Stick to law, Preston.

1 comments

You must not remember how small the Ethereum universe was in 2014. If you think that curve is the outcome of an organic market process, there's a bridge in Brooklyn I'd like to sell you.
I was actively involved in the Bitcoin ecosystem when the ETH pre-sale launched. I'd argue that the majority of pre-sale participants were BTC holders. That group was not small in 2014.

Also, look at https://en.wikipedia.org/wiki/Cumulative_distribution_functi...

All of the pre-sale participants were BTC holders because that is the only currency the Foundation accepted for presale Eth.

The question is how many of those BTC holders there are and whether presales/ICOs usually follow that pattern.

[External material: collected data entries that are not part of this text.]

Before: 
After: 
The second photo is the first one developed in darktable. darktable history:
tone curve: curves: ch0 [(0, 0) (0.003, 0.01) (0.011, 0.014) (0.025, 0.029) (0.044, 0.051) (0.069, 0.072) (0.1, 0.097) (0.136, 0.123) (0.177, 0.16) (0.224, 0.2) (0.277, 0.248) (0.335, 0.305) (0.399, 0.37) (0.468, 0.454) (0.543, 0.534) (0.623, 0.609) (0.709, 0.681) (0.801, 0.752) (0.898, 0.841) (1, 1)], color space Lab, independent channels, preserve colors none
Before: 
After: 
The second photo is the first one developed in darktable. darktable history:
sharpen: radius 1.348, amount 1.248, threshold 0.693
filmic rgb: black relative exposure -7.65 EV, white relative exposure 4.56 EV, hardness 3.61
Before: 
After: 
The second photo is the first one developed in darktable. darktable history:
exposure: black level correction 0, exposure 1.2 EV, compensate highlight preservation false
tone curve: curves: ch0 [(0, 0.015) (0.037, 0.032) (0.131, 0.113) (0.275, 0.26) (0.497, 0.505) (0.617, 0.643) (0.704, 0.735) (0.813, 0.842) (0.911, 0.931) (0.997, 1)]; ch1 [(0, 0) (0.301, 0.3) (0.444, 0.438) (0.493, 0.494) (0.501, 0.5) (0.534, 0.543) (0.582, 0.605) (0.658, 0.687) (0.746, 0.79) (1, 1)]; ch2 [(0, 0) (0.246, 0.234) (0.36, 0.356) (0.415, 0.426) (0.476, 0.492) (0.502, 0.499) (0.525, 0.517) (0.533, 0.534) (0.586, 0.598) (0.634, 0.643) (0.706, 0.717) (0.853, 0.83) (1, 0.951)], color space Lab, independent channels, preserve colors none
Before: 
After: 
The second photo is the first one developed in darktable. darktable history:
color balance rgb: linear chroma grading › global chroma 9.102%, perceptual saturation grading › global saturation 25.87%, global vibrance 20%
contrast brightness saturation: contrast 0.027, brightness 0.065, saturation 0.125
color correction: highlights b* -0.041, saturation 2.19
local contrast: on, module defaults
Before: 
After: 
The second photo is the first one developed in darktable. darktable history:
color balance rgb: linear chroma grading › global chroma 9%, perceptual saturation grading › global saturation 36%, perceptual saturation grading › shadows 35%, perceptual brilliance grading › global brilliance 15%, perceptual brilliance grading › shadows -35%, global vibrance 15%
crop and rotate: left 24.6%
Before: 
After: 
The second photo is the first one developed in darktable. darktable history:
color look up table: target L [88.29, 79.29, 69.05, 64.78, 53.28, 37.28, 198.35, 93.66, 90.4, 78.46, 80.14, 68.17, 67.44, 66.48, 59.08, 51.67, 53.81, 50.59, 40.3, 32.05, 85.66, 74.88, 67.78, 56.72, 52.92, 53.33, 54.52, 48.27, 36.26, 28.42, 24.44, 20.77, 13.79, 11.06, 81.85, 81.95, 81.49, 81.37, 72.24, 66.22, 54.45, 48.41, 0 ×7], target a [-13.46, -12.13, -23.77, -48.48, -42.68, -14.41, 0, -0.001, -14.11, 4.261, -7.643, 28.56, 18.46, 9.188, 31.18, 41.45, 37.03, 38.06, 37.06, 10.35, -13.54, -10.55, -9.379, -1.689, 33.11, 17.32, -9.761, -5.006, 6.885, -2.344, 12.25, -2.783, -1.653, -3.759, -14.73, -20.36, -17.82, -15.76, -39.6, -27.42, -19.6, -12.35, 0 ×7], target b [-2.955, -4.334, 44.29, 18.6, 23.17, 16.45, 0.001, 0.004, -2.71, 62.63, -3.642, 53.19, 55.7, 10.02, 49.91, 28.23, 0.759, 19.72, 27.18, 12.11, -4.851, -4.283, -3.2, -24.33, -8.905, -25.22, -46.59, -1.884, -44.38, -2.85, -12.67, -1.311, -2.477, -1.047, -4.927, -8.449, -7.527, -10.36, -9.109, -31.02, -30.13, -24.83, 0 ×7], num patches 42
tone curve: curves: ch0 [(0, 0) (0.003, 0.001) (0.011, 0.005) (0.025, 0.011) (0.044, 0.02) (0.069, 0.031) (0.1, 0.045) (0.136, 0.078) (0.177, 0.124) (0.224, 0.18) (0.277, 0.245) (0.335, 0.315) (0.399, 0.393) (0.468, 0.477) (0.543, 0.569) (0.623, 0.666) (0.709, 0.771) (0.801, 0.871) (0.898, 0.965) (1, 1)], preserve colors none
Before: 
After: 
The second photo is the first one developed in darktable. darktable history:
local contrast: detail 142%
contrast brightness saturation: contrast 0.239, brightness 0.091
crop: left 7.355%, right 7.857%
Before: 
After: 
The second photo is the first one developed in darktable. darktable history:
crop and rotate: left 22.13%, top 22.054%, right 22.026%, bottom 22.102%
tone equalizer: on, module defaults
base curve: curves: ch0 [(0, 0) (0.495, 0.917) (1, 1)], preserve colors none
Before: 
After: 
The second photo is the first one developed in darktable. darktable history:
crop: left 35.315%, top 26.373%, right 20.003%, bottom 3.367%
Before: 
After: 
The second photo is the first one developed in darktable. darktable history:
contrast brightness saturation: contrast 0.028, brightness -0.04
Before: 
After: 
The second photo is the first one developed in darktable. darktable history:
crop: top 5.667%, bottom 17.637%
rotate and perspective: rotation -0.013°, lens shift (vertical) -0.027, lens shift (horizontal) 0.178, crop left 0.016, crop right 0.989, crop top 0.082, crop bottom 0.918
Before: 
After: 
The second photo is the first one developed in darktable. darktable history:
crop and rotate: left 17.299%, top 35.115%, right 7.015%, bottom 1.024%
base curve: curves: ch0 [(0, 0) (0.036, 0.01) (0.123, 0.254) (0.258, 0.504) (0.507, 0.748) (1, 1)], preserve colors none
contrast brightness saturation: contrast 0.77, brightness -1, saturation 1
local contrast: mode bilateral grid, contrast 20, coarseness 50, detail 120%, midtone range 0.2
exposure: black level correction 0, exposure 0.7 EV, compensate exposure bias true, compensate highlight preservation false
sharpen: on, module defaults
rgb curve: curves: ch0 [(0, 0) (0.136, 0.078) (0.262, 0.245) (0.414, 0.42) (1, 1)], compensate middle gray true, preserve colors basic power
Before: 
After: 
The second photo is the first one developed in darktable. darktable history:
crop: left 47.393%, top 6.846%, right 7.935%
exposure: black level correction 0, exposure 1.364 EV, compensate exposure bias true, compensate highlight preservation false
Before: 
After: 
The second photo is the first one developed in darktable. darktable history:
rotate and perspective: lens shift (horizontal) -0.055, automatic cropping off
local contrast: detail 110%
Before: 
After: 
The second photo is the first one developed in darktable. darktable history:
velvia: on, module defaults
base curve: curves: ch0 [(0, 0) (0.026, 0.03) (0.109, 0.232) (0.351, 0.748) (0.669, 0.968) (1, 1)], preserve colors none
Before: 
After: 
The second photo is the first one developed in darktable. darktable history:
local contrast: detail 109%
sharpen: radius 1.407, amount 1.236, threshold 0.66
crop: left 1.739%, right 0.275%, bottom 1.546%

Most don't, they use all their powder in the beginning (there's no Indian summer surge of donations towards the end of the sale). Even when they do it is not as pronounced as here. That's what makes the curve weird.

This is totally wrong: Since there was no "upper limit" on total cap of ether in the presale there was a significant incentive in waiting until the last minute to benefit from additional information (i.e. to know what percentage of ETH supply you were bidding on) and similarly to withhold bid info from competitors- This was partially offset by a gradual decline in ETH/USD exchange rate set by the presale terms.

It seems pretty clear that you haven't studied the mechanisms of these sorts of crypto auctions, since you are ignoring a lot of the underlying complexity and the many differences between different auctions in practice, or you have forgotten a lot of the intricacies of this particular auction. (which may have been a good or bad design in this case, both cases can be made.)

If you think it's common for actors in an auction system to "use all their powder in the beginning" unless there's a explicit reward for bidding late then you've clearly never been a victim of ebay bid sniping LOL

I've updated the post to include a chart of the Tezos raise, which was both much larger than the Eth raise and I think illustrates my point rather well.
So I'll grant you that the differences in the smoothness in the ethereum vs tezos charts is interesting, but your argument is still unconvincing to me for two reasons: First of all, you're basically saying "The ethereum graph is so perfectly what you'd expect from an ideal auction that it can't possibly be ideal" which is the sort of argument that requires more convincing evidence. Secondly, the Tezos auction had many differences in the auction design from the ethereum auction, which could be a more mundane reason for differences in these curves.

...also, I feel like you still need to explain more explicitly why bidders making purchases in multiple lots is a nefarious thing- Does the argument just boil down to saying there were too many big fish, which means that ethereum may not be "decentralized" and therefore a security? If allowing arbitrary people to make their own purchasing decisions on an asset is not adequately decentralized, then it seems you've defined "decentralized" to the point where no asset could ever reach your threshold to fall under that definition.